In the National Security Powers Act, Senators Murphy, Lee, and Sanders propose reforms to the War Powers Resolution, the Arms Export Control Act, the International Emergency Economic Powers Act, and the National Emergencies Act. Such a recalibration, the likes of which we have not seen since the 1970s, is long overdue.
The National Security Powers Act, in effect, makes lemonade from the Supreme Court’s lemons, creating new mechanisms that sidestep Chadha’s presentment stipulation and the bicameral supermajorities it de facto requires. The act would repeal the War Powers Resolution and start from scratch allowing for a joint resolution to remove U.S. forces from hostilities. The joint resolution provision complies with Chadha, and it would run into the same problem as the amended Arms Exports Control Act and National Emergencies Act: the president themself can veto an action meant to hold them accountable, requiring supermajorities in the House and Senate to override the veto.
But the act also includes an innovative safeguard. Invoking Congress’s appropriations authority, it automatically cuts off funding for hostilities if Congress does not pass a joint resolution of disapproval or an express authorization within twenty days. Suppose Congress neither passes a joint resolution of disapproval and overrides an expected veto with supermajorities nor expressly authorizes hostilities with legislation. In that case, the act assumes by default that the hostilities lack congressional approval and pulls funding. Congress’s lack of express authorization would cut-off funding without a new vote. With these mechanisms, the NSPA introduces a presumption against open-ended military engagements and shifts the burden to the president to secure congressional approval.
When it comes to arms transfers, sanctions, and national emergencies, the National Security Powers Act’s authors take a similar approach, shifting the presumption against unilateral presidential action. The Act still allows Congress to terminate an emergency or block an arms transfer with a joint resolution, but, more importantly, it requires Congress to pass a joint resolution to approve an emergency declaration or an arms transfer that meets the law’s threshold.

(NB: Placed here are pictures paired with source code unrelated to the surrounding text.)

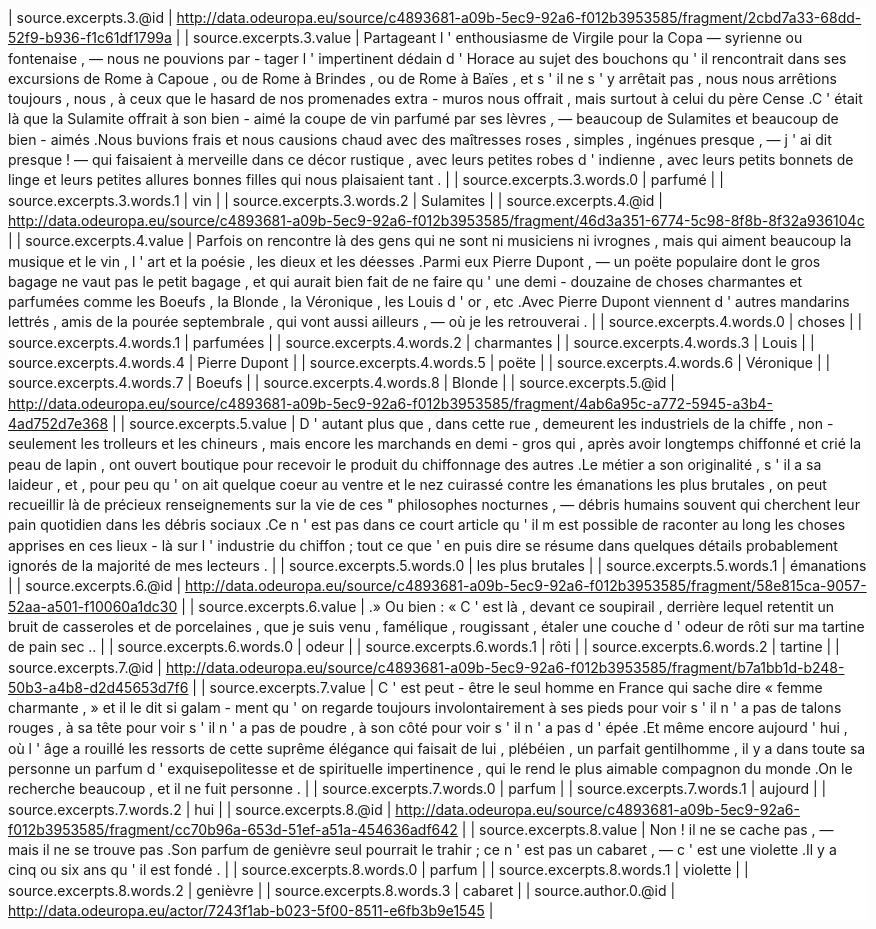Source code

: | source.excerpts.3.@id | http://data.odeuropa.eu/source/c4893681-a09b-5ec9-92a6-f012b3953585/fragment/2cbd7a33-68dd-52f9-b936-f1c61df1799a |
| source.excerpts.3.value | Partageant l ' enthousiasme de Virgile pour la Copa — syrienne ou fontenaise , — nous ne pouvions par - tager l ' impertinent dédain d ' Horace au sujet des bouchons qu ' il rencontrait dans ses excursions de Rome à Capoue , ou de Rome à Brindes , ou de Rome à Baïes , et s ' il ne s ' y arrêtait pas , nous nous arrêtions toujours , nous , à ceux que le hasard de nos promenades extra - muros nous offrait , mais surtout à celui du père Cense .C ' était là que la Sulamite offrait à son bien - aimé la coupe de vin parfumé par ses lèvres , — beaucoup de Sulamites et beaucoup de bien - aimés .Nous buvions frais et nous causions chaud avec des maîtresses roses , simples , ingénues presque , — j ' ai dit presque ! — qui faisaient à merveille dans ce décor rustique , avec leurs petites robes d ' indienne , avec leurs petits bonnets de linge et leurs petites allures bonnes filles qui nous plaisaient tant . |
| source.excerpts.3.words.0 | parfumé |
| source.excerpts.3.words.1 | vin |
| source.excerpts.3.words.2 | Sulamites |
| source.excerpts.4.@id | http://data.odeuropa.eu/source/c4893681-a09b-5ec9-92a6-f012b3953585/fragment/46d3a351-6774-5c98-8f8b-8f32a936104c |
| source.excerpts.4.value | Parfois on rencontre là des gens qui ne sont ni musiciens ni ivrognes , mais qui aiment beaucoup la musique et le vin , l ' art et la poésie , les dieux et les déesses .Parmi eux Pierre Dupont , — un poëte populaire dont le gros bagage ne vaut pas le petit bagage , et qui aurait bien fait de ne faire qu ' une demi - douzaine de choses charmantes et parfumées comme les Boeufs , la Blonde , la Véronique , les Louis d ' or , etc .Avec Pierre Dupont viennent d ' autres mandarins lettrés , amis de la pourée septembrale , qui vont aussi ailleurs , — où je les retrouverai . |
| source.excerpts.4.words.0 | choses |
| source.excerpts.4.words.1 | parfumées |
| source.excerpts.4.words.2 | charmantes |
| source.excerpts.4.words.3 | Louis |
| source.excerpts.4.words.4 | Pierre Dupont |
| source.excerpts.4.words.5 | poëte |
| source.excerpts.4.words.6 | Véronique |
| source.excerpts.4.words.7 | Boeufs |
| source.excerpts.4.words.8 | Blonde |
| source.excerpts.5.@id | http://data.odeuropa.eu/source/c4893681-a09b-5ec9-92a6-f012b3953585/fragment/4ab6a95c-a772-5945-a3b4-4ad752d7e368 |
| source.excerpts.5.value | D ' autant plus que , dans cette rue , demeurent les industriels de la chiffe , non - seulement les trolleurs et les chineurs , mais encore les marchands en demi - gros qui , après avoir longtemps chiffonné et crié la peau de lapin , ont ouvert boutique pour recevoir le produit du chiffonnage des autres .Le métier a son originalité , s ' il a sa laideur , et , pour peu qu ' on ait quelque coeur au ventre et le nez cuirassé contre les émanations les plus brutales , on peut recueillir là de précieux renseignements sur la vie de ces " philosophes nocturnes , — débris humains souvent qui cherchent leur pain quotidien dans les débris sociaux .Ce n ' est pas dans ce court article qu ' il m est possible de raconter au long les choses apprises en ces lieux - là sur l ' industrie du chiffon ; tout ce que ' en puis dire se résume dans quelques détails probablement ignorés de la majorité de mes lecteurs . |
| source.excerpts.5.words.0 | les plus brutales |
| source.excerpts.5.words.1 | émanations |
| source.excerpts.6.@id | http://data.odeuropa.eu/source/c4893681-a09b-5ec9-92a6-f012b3953585/fragment/58e815ca-9057-52aa-a501-f10060a1dc30 |
| source.excerpts.6.value | .» Ou bien : « C ' est là , devant ce soupirail , derrière lequel retentit un bruit de casseroles et de porcelaines , que je suis venu , famélique , rougissant , étaler une couche d ' odeur de rôti sur ma tartine de pain sec .. |
| source.excerpts.6.words.0 | odeur |
| source.excerpts.6.words.1 | rôti |
| source.excerpts.6.words.2 | tartine |
| source.excerpts.7.@id | http://data.odeuropa.eu/source/c4893681-a09b-5ec9-92a6-f012b3953585/fragment/b7a1bb1d-b248-50b3-a4b8-d2d45653d7f6 |
| source.excerpts.7.value | C ' est peut - être le seul homme en France qui sache dire « femme charmante , » et il le dit si galam - ment qu ' on regarde toujours involontairement à ses pieds pour voir s ' il n ' a pas de talons rouges , à sa tête pour voir s ' il n ' a pas de poudre , à son côté pour voir s ' il n ' a pas d ' épée .Et même encore aujourd ' hui , où l ' âge a rouillé les ressorts de cette suprême élégance qui faisait de lui , plébéien , un parfait gentilhomme , il y a dans toute sa personne un parfum d ' exquisepolitesse et de spirituelle impertinence , qui le rend le plus aimable compagnon du monde .On le recherche beaucoup , et il ne fuit personne . |
| source.excerpts.7.words.0 | parfum |
| source.excerpts.7.words.1 | aujourd |
| source.excerpts.7.words.2 | hui |
| source.excerpts.8.@id | http://data.odeuropa.eu/source/c4893681-a09b-5ec9-92a6-f012b3953585/fragment/cc70b96a-653d-51ef-a51a-454636adf642 |
| source.excerpts.8.value | Non ! il ne se cache pas , — mais il ne se trouve pas .Son parfum de genièvre seul pourrait le trahir ; ce n ' est pas un cabaret , — c ' est une violette .Il y a cinq ou six ans qu ' il est fondé . |
| source.excerpts.8.words.0 | parfum |
| source.excerpts.8.words.1 | violette |
| source.excerpts.8.words.2 | genièvre |
| source.excerpts.8.words.3 | cabaret |
| source.author.0.@id | http://data.odeuropa.eu/actor/7243f1ab-b023-5f00-8511-e6fb3b9e1545 |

Where the original Arms Export Control Act and National Emergency Act place the burden on Congress to express its disapproval, the National Security Powers Acts places the burden on the president to secure congressional approval. Therefore, if Congress does nothing, the emergency does not go into effect and the arms transfer is not authorized. This marks a considerable shift from current law, in which congressional silence allows the president to proceed with an emergency declaration or an arms transfer unimpeded.In sharp contrast to the status quo, which has allowed a national emergency from the Carter administration to drag on for nearly forty-two years, the Act also sunsets national emergencies after five years.
In his INS v. Chadha dissent, Justice White described a “Hobson’s choice”: Congress could either retract its delegations of authority to the president, “leaving itself with a hopeless task of writing laws with the requisite specificity to cover endless special circumstances across the entire policy landscape,” or “abdicate its lawmaking function to the Executive Branch.”
The implications of Chadha continue to reverberate, but the National Security Powers Act forges a path beyond the non-choice that Justice White foretold. By creating new mechanisms for accountability and shifting the burden onto the president to secure congressional approval, Senators Murphy, Lee, and Sanders offer an opportunity for Congress to restore its rightful role in key areas of foreign policy.